Dataset entries:
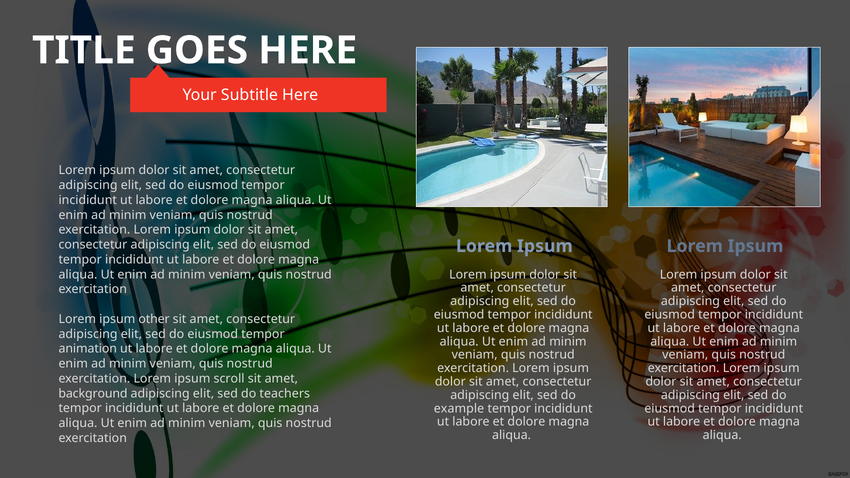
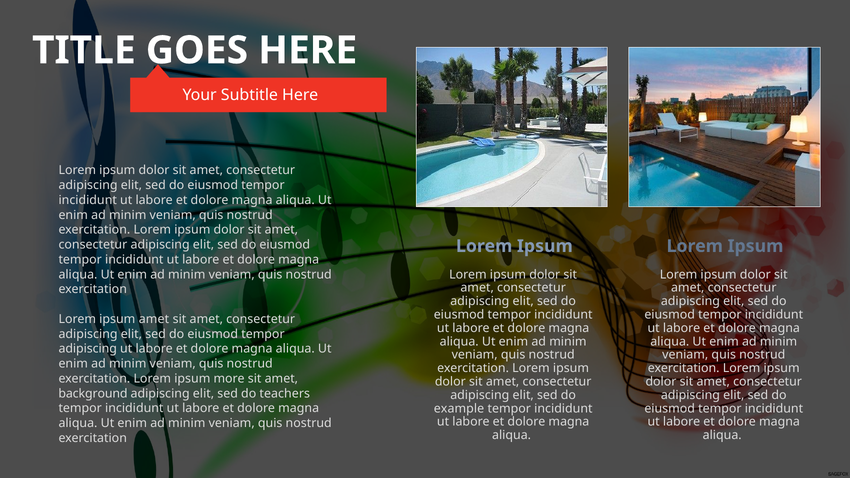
ipsum other: other -> amet
animation at (88, 349): animation -> adipiscing
scroll: scroll -> more
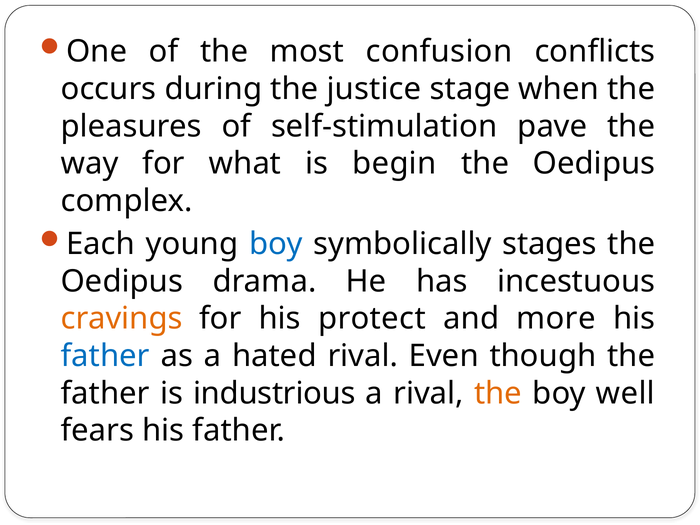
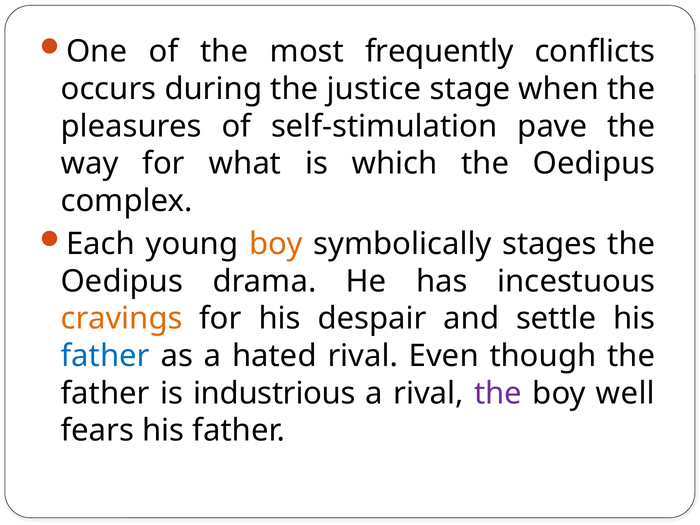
confusion: confusion -> frequently
begin: begin -> which
boy at (276, 244) colour: blue -> orange
protect: protect -> despair
more: more -> settle
the at (498, 393) colour: orange -> purple
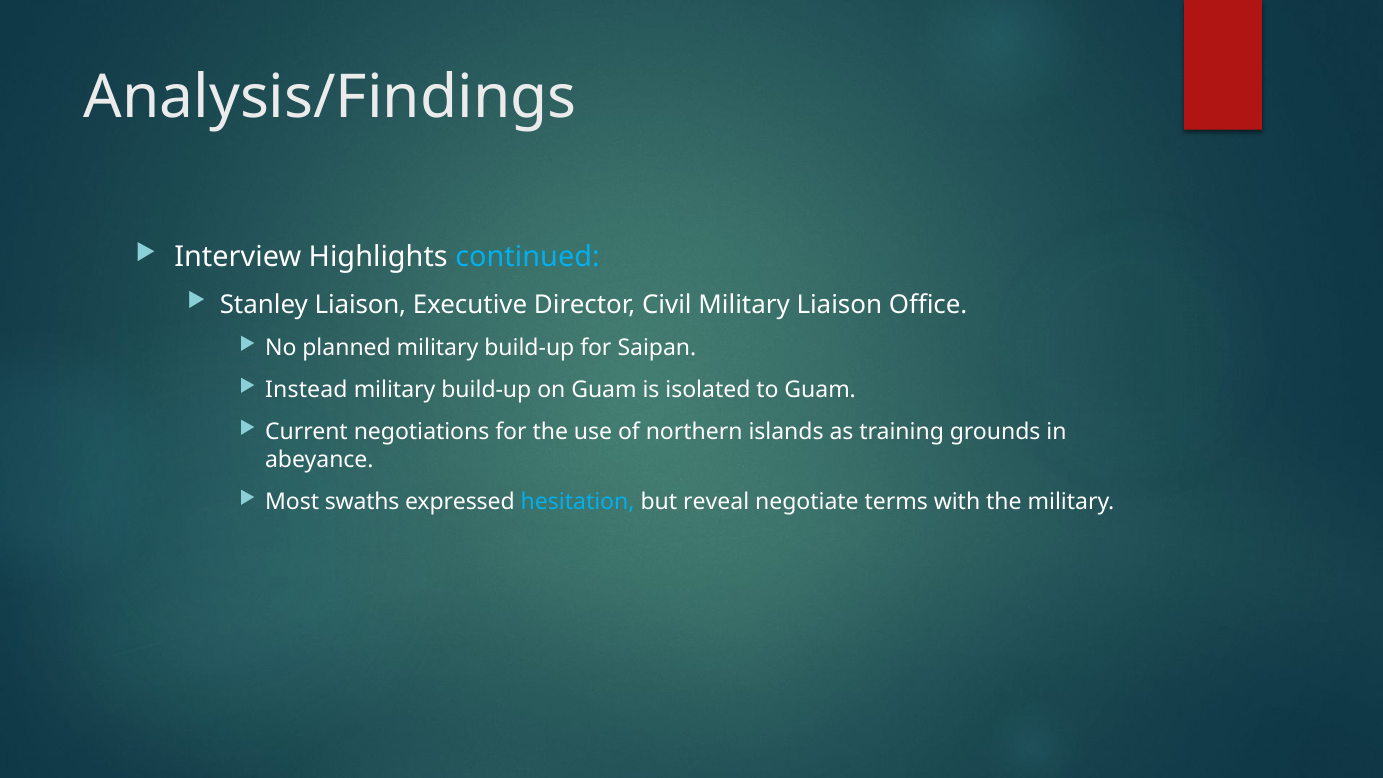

Problem details: Reproduce every text line of the records above word for word, omitting the pictures.

Response:
ipsum other: other -> amet
animation at (88, 349): animation -> adipiscing
scroll: scroll -> more
confusion: confusion -> frequently
begin: begin -> which
boy at (276, 244) colour: blue -> orange
protect: protect -> despair
more: more -> settle
the at (498, 393) colour: orange -> purple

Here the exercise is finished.